• Work to be completed: Extract, unchanged, every line from the top of the material below through the line with "Милые хозяюшки, я", and no more.
Segment Start: Supplied data
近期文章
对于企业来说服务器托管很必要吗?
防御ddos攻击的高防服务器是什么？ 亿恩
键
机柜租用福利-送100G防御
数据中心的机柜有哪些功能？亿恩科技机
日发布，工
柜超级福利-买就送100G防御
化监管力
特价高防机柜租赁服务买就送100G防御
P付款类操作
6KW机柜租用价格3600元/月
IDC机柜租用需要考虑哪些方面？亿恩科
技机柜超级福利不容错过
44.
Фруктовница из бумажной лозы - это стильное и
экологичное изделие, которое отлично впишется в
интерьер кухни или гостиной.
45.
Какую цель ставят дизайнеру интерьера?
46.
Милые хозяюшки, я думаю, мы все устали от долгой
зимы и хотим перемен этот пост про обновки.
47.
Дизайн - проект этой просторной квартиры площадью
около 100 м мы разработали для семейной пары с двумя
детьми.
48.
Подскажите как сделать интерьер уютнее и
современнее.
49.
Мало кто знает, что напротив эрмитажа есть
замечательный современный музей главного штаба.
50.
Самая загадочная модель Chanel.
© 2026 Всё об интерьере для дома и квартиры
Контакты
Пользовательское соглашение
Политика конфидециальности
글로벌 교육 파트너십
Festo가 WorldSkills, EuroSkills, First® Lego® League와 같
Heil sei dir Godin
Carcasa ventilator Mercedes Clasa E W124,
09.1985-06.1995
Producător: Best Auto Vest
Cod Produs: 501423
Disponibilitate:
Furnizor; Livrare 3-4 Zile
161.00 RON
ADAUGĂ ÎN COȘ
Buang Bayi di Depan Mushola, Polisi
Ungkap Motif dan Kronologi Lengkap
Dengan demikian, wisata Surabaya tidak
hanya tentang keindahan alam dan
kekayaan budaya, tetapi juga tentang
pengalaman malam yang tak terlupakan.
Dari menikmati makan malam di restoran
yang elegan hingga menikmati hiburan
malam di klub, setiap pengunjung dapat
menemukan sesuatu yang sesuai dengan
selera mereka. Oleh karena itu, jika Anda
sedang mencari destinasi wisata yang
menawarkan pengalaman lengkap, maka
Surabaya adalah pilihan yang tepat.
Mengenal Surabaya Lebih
Segment End: Supplied data
• Answer for the task:
近期文章
对于企业来说服务器托管很必要吗?
防御ddos攻击的高防服务器是什么？ 亿恩
键
机柜租用福利-送100G防御
数据中心的机柜有哪些功能？亿恩科技机
日发布，工
柜超级福利-买就送100G防御
化监管力
特价高防机柜租赁服务买就送100G防御
P付款类操作
6KW机柜租用价格3600元/月
IDC机柜租用需要考虑哪些方面？亿恩科
技机柜超级福利不容错过
44.
Фруктовница из бумажной лозы - это стильное и
экологичное изделие, которое отлично впишется в
интерьер кухни или гостиной.
45.
Какую цель ставят дизайнеру интерьера?
46.
Милые хозяюшки, я думаю, мы все устали от долгой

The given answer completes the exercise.